# What is required:
Starting at the first line of the data and ending at the line with "bold; color: #201f1e;", copy each line exactly. Include both of those lines, but no pictures.

# Extracted material:
· · · · · · ·

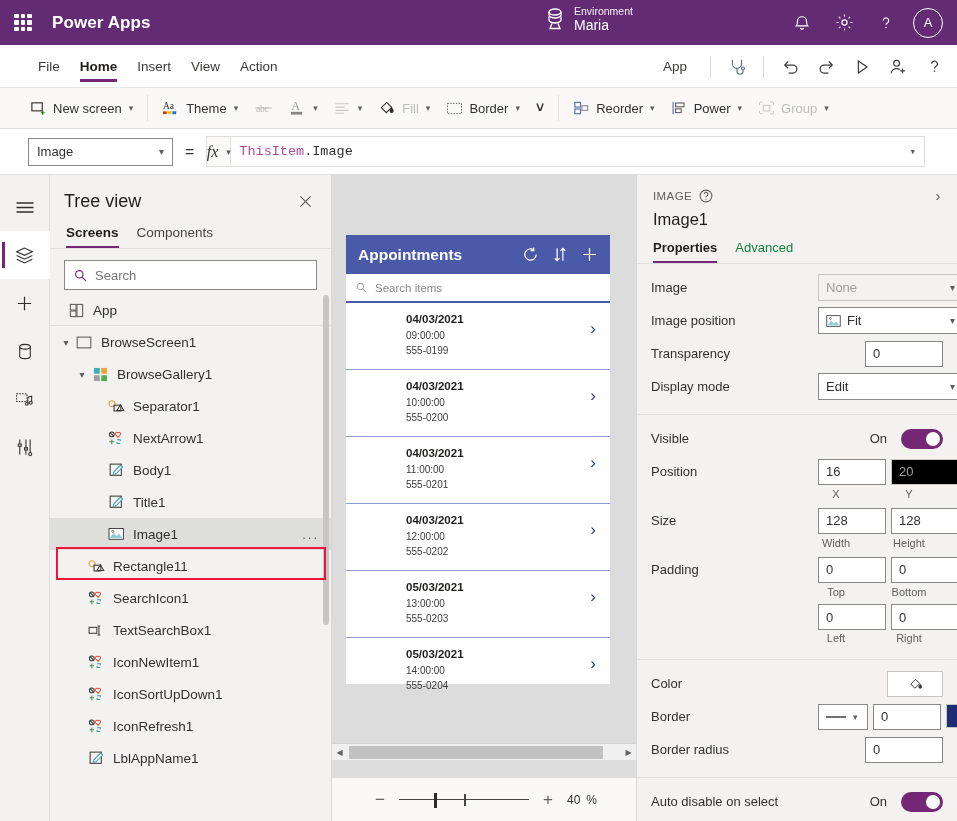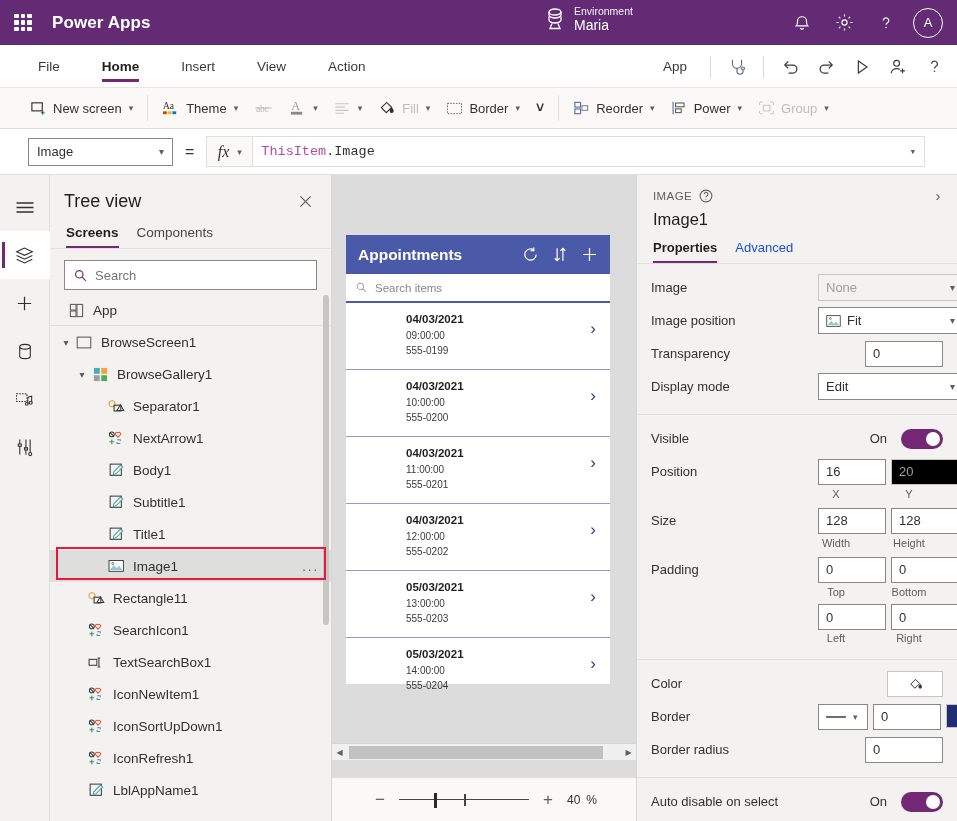--- a/index.html
+++ b/index.html
@@ -30,21 +30,21 @@
   .top-right { position: absolute; right: 8px; top: 0; height: 45px; display: flex; align-items: center; gap: 4px; }
   .tb-ico { width: 38px; height: 38px; display: flex; align-items: center; justify-content: center; cursor: pointer; border-radius: 2px; }
   .avatar { width: 30px; height: 30px; border-radius: 50%; border: 1.4px solid #fff;
     display: flex; align-items: center; justify-content: center; font-size: 13px; margin-left: 4px; margin-right: 6px; cursor: pointer; }
 
   
   .menubar {
     position: absolute; left: 0; top: 45px; width: 957px; height: 43px;
     background: #fff; border-bottom: 1px solid #e6e6e6; display: flex; align-items: center;
   }
-  .menu-items { display: flex; align-items: center; height: 43px; padding-left: 28px; gap: 22px; }
+  .menu-items { display: flex; align-items: center; height: 43px; padding-left: 28px; gap: 0; }
   .menu-item { position: relative; height: 43px; display: flex; align-items: center;
     padding: 0 10px; font-size: 13.5px; color: #3b3a39; cursor: pointer; }
   .menu-item.active { font-weight: bold; color: #201f1e; }
   .menu-item.active::after { content: ""; position: absolute; left: 10px; right: 10px; bottom: 6px; height: 2.5px; background: #742774; }
   .menu-right { position: absolute; right: 6px; top: 0; height: 43px; display: flex; align-items: center; gap: 2px; }
   .menu-app { font-size: 13.5px; color: #3b3a39; padding: 0 14px; cursor: pointer; }
   .vsep { width: 1px; height: 22px; background: #d9d9d9; margin: 0 7px; }
   .m-ico { width: 34px; height: 34px; display: flex; align-items: center; justify-content: center; cursor: pointer; border-radius: 2px; color: #3b3a39; }
 
   
@@ -62,21 +62,21 @@
   .formulabar {
     position: absolute; left: 0; top: 129px; width: 957px; height: 46px;
     background: #fff; border-bottom: 1px solid #e1dfdd; display: flex; align-items: center;
   }
   .prop-select {
     margin-left: 28px; width: 145px; height: 28px; border: 1px solid #8a8886; background: #fff;
     display: flex; align-items: center; padding: 0 8px; font-size: 13px; color: #323130; cursor: pointer;
   }
   .prop-select .chev { margin-left: auto; font-size: 10px; }
   .eq { margin: 0 12px; font-size: 16px; color: #323130; }
-  .fx-box { width: 47px; height: 31px; border: 1px solid #e1dfdd; background: #faf9f8;
+  .fx-box { width: 25px; height: 31px; border: 1px solid #e1dfdd; background: #faf9f8;
     display: flex; align-items: center; justify-content: center; gap: 7px; cursor: pointer; }
   .fx { font-family: "Liberation Serif", serif; font-style: italic; font-size: 16px; color: #323130; }
   .formula-input { flex: 1; height: 31px; border: 1px solid #e1dfdd; border-left: none;
     margin-right: 32px; display: flex; align-items: center; padding: 0 8px;
     font-family: "Liberation Mono", monospace; font-size: 13.5px; background: #fff; }
   .f-ident { color: #b14ba0; }
   .f-plain { color: #323130; }
   .formula-input .chev { margin-left: auto; color: #605e5c; font-size: 11px; }
 
   
@@ -156,21 +156,21 @@
   
   .props {
     position: absolute; left: 636px; top: 175px; width: 321px; height: 646px;
     background: #f3f2f1; border-left: 1px solid #d6d6d6; overflow: hidden;
   }
   .p-head { padding: 12px 16px 0 16px; }
   .p-kicker { display: flex; align-items: center; gap: 7px; font-size: 11.5px; color: #605e5c; letter-spacing: .4px; }
   .p-expand { margin-left: auto; color: #605e5c; font-size: 15px; cursor: pointer; }
   .p-name { font-size: 16.5px; color: #201f1e; margin-top: 6px; }
   .p-tabs { display: flex; gap: 18px; padding: 9px 16px 0 16px; border-bottom: 1px solid #e1dfdd; }
-  .p-tab { position: relative; font-size: 13px; color: #1d4ed8; padding: 2px 0 8px 0; cursor: pointer; }
+  .p-tab { position: relative; font-size: 13px; color: #15803d; padding: 2px 0 8px 0; cursor: pointer; }
   .p-tab.active { color: #201f1e; font-weight: bold; }
   .p-tab.active::after { content: ""; position: absolute; left: 0; right: 0; bottom: 0; height: 2.5px; background: #742774; }
   .p-sec { padding: 8px 14px 10px 14px; border-bottom: 1px solid #e1dfdd; }
   .p-row { display: flex; align-items: center; min-height: 31px; margin-bottom: 2px; }
   .p-label { font-size: 13px; color: #323130; flex: 0 0 155px; }
   .p-ctl { flex: 1; display: flex; justify-content: flex-end; gap: 5px; padding-left: 12px; }
   .p-input { height: 26px; border: 1px solid #8a8886; background: #fff; font-size: 13px;
     color: #323130; display: flex; align-items: center; padding: 0 7px; }
   .p-input.dis { background: #000000; border-color: #c8c6c4; color: #a19f9d; }
   .p-dd { height: 27px; border: 1px solid #8a8886; background: #fff; font-size: 13px; color: #323130;
@@ -562,29 +562,20 @@
       <div class="t-row" style="padding-left:56px">
         <span class="t-ico">
           <svg width="15" height="14" viewBox="0 0 16 15" fill="none" stroke-width="1.1">
             <rect x="1.2" y="1.2" width="12" height="12" stroke="#3b3a39"></rect>
             <path d="M12.4 2.2l2.2 2.2L7.4 11.6l-2.8.6.6-2.8z" fill="#fff" stroke="#3aa0a6"></path>
           </svg>
         </span>
         <span>Body1</span>
       </div>
 
-      <div class="t-row" style="padding-left:56px">
-        <span class="t-ico">
-          <svg width="15" height="14" viewBox="0 0 16 15" fill="none" stroke-width="1.1">
-            <rect x="1.2" y="1.2" width="12" height="12" stroke="#3b3a39"></rect>
-            <path d="M12.4 2.2l2.2 2.2L7.4 11.6l-2.8.6.6-2.8z" fill="#fff" stroke="#3aa0a6"></path>
-          </svg>
-        </span>
-        <span>Subtitle1</span>
-      </div>
 
       <div class="t-row" style="padding-left:56px">
         <span class="t-ico">
           <svg width="15" height="14" viewBox="0 0 16 15" fill="none" stroke-width="1.1">
             <rect x="1.2" y="1.2" width="12" height="12" stroke="#3b3a39"></rect>
             <path d="M12.4 2.2l2.2 2.2L7.4 11.6l-2.8.6.6-2.8z" fill="#fff" stroke="#3aa0a6"></path>
           </svg>
         </span>
         <span>Title1</span>
       </div>

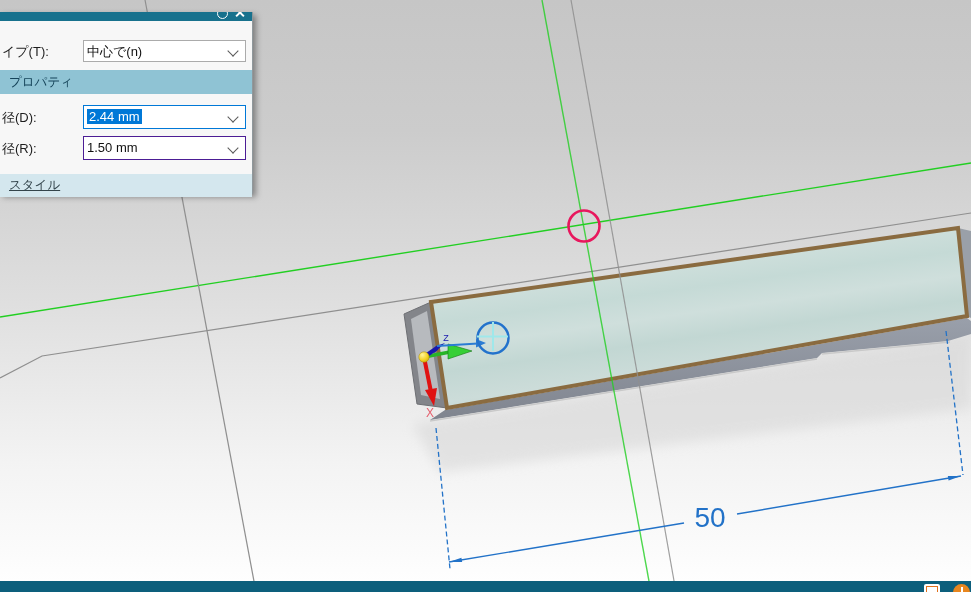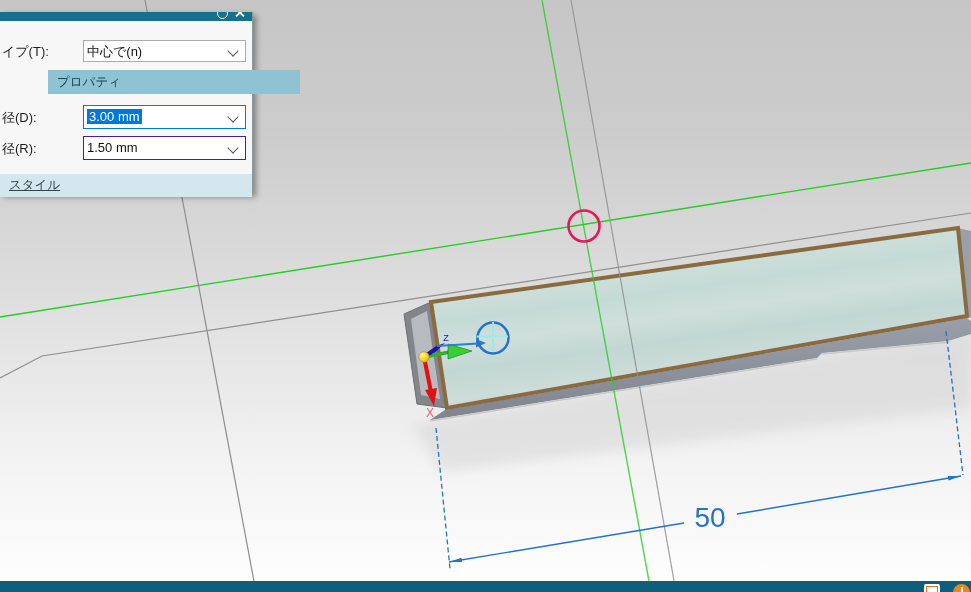--- a/index.html
+++ b/index.html
@@ -20,21 +20,21 @@
   .icon-close::after{transform:rotate(-45deg);}
   .panel-body{position:relative;height:172px;}
   .plabel{position:absolute;left:2px;font-size:13px;color:#1d1d1d;}
   .combo{position:absolute;left:83px;width:163px;height:22px;background:#fff;border:1px solid #ababab;box-sizing:border-box;padding-left:12px;}
   .combo .val{position:absolute;left:3px;top:2px;font-size:13px;color:#111;white-space:nowrap;}
   .combo .chev{position:absolute;right:8px;top:6px;width:7px;height:7px;border-right:1.6px solid #5a5a5a;border-bottom:1.6px solid #5a5a5a;transform:rotate(45deg);}
   .combo.focus{border:1px solid #0078d7;}
   .combo.focus .val{background:#0078d7;color:#fff;padding:0 2px;}
   .combo.dark{border:1px solid #4c1d95;}
   .sec{position:absolute;left:0;width:100%;line-height:24px;padding-left:9px;box-sizing:border-box;font-size:12.5px;}
-  .sec.teal{top:49px;height:24px;background:#8fc3d4;color:#16445a;margin-left:48px;}
+  .sec.teal{top:49px;height:24px;background:#8fc3d4;color:#16445a;}
   .sec.light{top:153px;height:23px;background:#d4e7ee;color:#33444b;line-height:23px;text-decoration:underline;}
 
   
   .statusbar{position:absolute;left:0;top:581px;width:971px;height:11px;background:#0d5f7c;overflow:hidden;}
   .sb-window{position:absolute;right:31px;top:3px;width:16px;height:13px;background:#fff;border-radius:2px;}
   .sb-window::before{content:"";position:absolute;left:2px;top:2px;right:2px;bottom:2px;border:1.5px solid #e2711d;}
   .sb-plus{position:absolute;right:1px;top:3px;width:17px;height:17px;border-radius:50%;background:#e8861f;}
   .sb-plus::before{content:"";position:absolute;left:7.5px;top:3px;width:2px;height:11px;background:#fff;}
   .sb-plus::after{content:"";position:absolute;left:3px;top:7.5px;width:11px;height:2px;background:#fff;}
 </style>
@@ -136,21 +136,21 @@
       <span class="plabel" style="top:22px">イプ(T):</span>
       <div class="combo" style="top:19px">
         <span class="val">中心で(n)</span>
         <span class="chev"></span>
       </div>
 
       <div class="sec teal">プロパティ</div>
 
       <span class="plabel" style="top:88px">径(D):</span>
       <div class="combo focus" style="top:84px;height:24px">
-        <span class="val" style="top:3px">3.00 mm</span>
+        <span class="val" style="top:3px">2.44 mm</span>
         <span class="chev" style="top:7px"></span>
       </div>
 
       <span class="plabel" style="top:119px">径(R):</span>
       <div class="combo dark" style="top:115px;height:24px">
         <span class="val" style="top:3px">1.50 mm</span>
         <span class="chev" style="top:7px"></span>
       </div>
 
       <div class="sec light">スタイル</div>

· · · · · · ·

# Solution to the problem:
--- a/index.html
+++ b/index.html
@@ -30,21 +30,21 @@
   .top-right { position: absolute; right: 8px; top: 0; height: 45px; display: flex; align-items: center; gap: 4px; }
   .tb-ico { width: 38px; height: 38px; display: flex; align-items: center; justify-content: center; cursor: pointer; border-radius: 2px; }
   .avatar { width: 30px; height: 30px; border-radius: 50%; border: 1.4px solid #fff;
     display: flex; align-items: center; justify-content: center; font-size: 13px; margin-left: 4px; margin-right: 6px; cursor: pointer; }
 
   
   .menubar {
     position: absolute; left: 0; top: 45px; width: 957px; height: 43px;
     background: #fff; border-bottom: 1px solid #e6e6e6; display: flex; align-items: center;
   }
-  .menu-items { display: flex; align-items: center; height: 43px; padding-left: 28px; gap: 22px; }
+  .menu-items { display: flex; align-items: center; height: 43px; padding-left: 28px; gap: 0; }
   .menu-item { position: relative; height: 43px; display: flex; align-items: center;
     padding: 0 10px; font-size: 13.5px; color: #3b3a39; cursor: pointer; }
   .menu-item.active { font-weight: bold; color: #201f1e; }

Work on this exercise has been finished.